US 6125356 Portable sales presentation system with selective scripted seller prompts

ABSTRACT – A handheld computer unit for use by, e.g., a car sales person (seller) prompts the seller with a standard script to be followed at each step in the process after a prospect enters a dealership. The prospect’s response to the scripted questions is used to identify the prospect’s particular interests of a general nature, e.g., safety, and of a specific nature, e.g., trailer towing capacity. When either a general or specific interest is identified, the seller is prompted to tailor the conversation to address the prospect’s interests. Among other things, the handheld unit can perform functions such as (i) permitting the seller to retrieve useful information such as inventory availability from a sales information data store; (ii) displaying option-sensitive prompts to aid the seller in discussing specific vehicles under consideration; (iii) accessing remote communications links to external data sources to obtain information on credit-worthiness of the prospect, financing terms, and availability; (iv) displaying motivational information such as the percentage likelihood of consummating the sale successfully; (v) providing a communications link with management personnel.


Source Code Appendix

The microfiche appendix filed herewith contains computer-program source code and database information for an illustrative implementation of the invention. The source code is copyrighted and is the property of the assignee of this application. Authorization is granted to make copies of the source code in conjunction with making facsimiles of this application and any patent(s) issuing thereon, but all other rights are reserved.


The cost of any goods or services that are sold include costs of marketing. Every item (tangible or intangible) that is sold has included in its costs, the costs of “selling” it. Millions of people are employed in “selling” and hundreds of millions of man-hours are expended in direct face-to-face “selling” every year in the United States. The cost of “selling” is every bit as real a part of the cost of an item or service as is the direct labor cost involved in manufacturing the item or providing the service.

## Exercise aim
Reproduce the patent excerpt on the portable sales presentation system verbatim, from its title line through the final sentence.

## Provided data
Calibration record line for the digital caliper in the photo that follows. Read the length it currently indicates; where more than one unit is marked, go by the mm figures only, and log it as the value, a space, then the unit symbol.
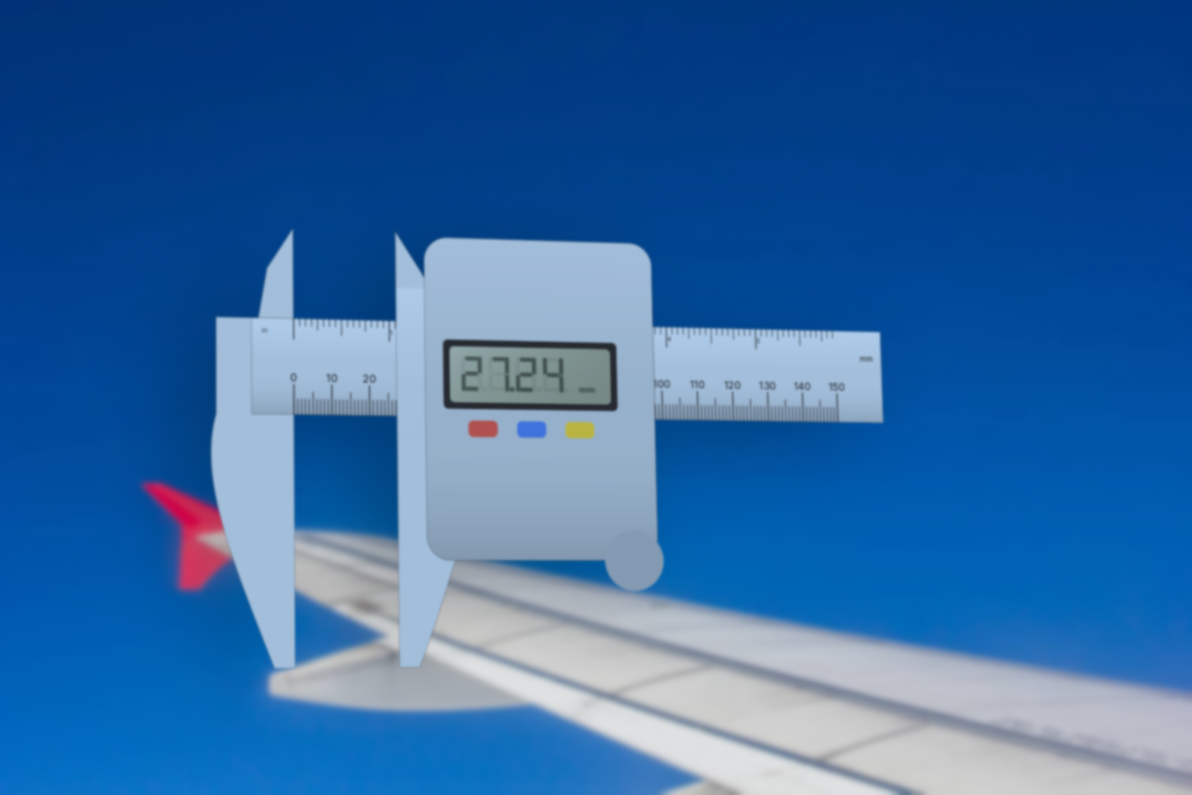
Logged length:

## The completed task
US 6125356 Portable sales presentation system with selective scripted seller prompts

ABSTRACT – A handheld computer unit for use by, e.g., a car sales person (seller) prompts the seller with a standard script to be followed at each step in the process after a prospect enters a dealership. The prospect’s response to the scripted questions is used to identify the prospect’s particular interests of a general nature, e.g., safety, and of a specific nature, e.g., trailer towing capacity. When either a general or specific interest is identified, the seller is prompted to tailor the conversation to address the prospect’s interests. Among other things, the handheld unit can perform functions such as (i) permitting the seller to retrieve useful information such as inventory availability from a sales information data store; (ii) displaying option-sensitive prompts to aid the seller in discussing specific vehicles under consideration; (iii) accessing remote communications links to external data sources to obtain information on credit-worthiness of the prospect, financing terms, and availability; (iv) displaying motivational information such as the percentage likelihood of consummating the sale successfully; (v) providing a communications link with management personnel.


Source Code Appendix

The microfiche appendix filed herewith contains computer-program source code and database information for an illustrative implementation of the invention. The source code is copyrighted and is the property of the assignee of this application. Authorization is granted to make copies of the source code in conjunction with making facsimiles of this application and any patent(s) issuing thereon, but all other rights are reserved.


The cost of any goods or services that are sold include costs of marketing. Every item (tangible or intangible) that is sold has included in its costs, the costs of “selling” it. Millions of people are employed in “selling” and hundreds of millions of man-hours are expended in direct face-to-face “selling” every year in the United States. The cost of “selling” is every bit as real a part of the cost of an item or service as is the direct labor cost involved in manufacturing the item or providing the service.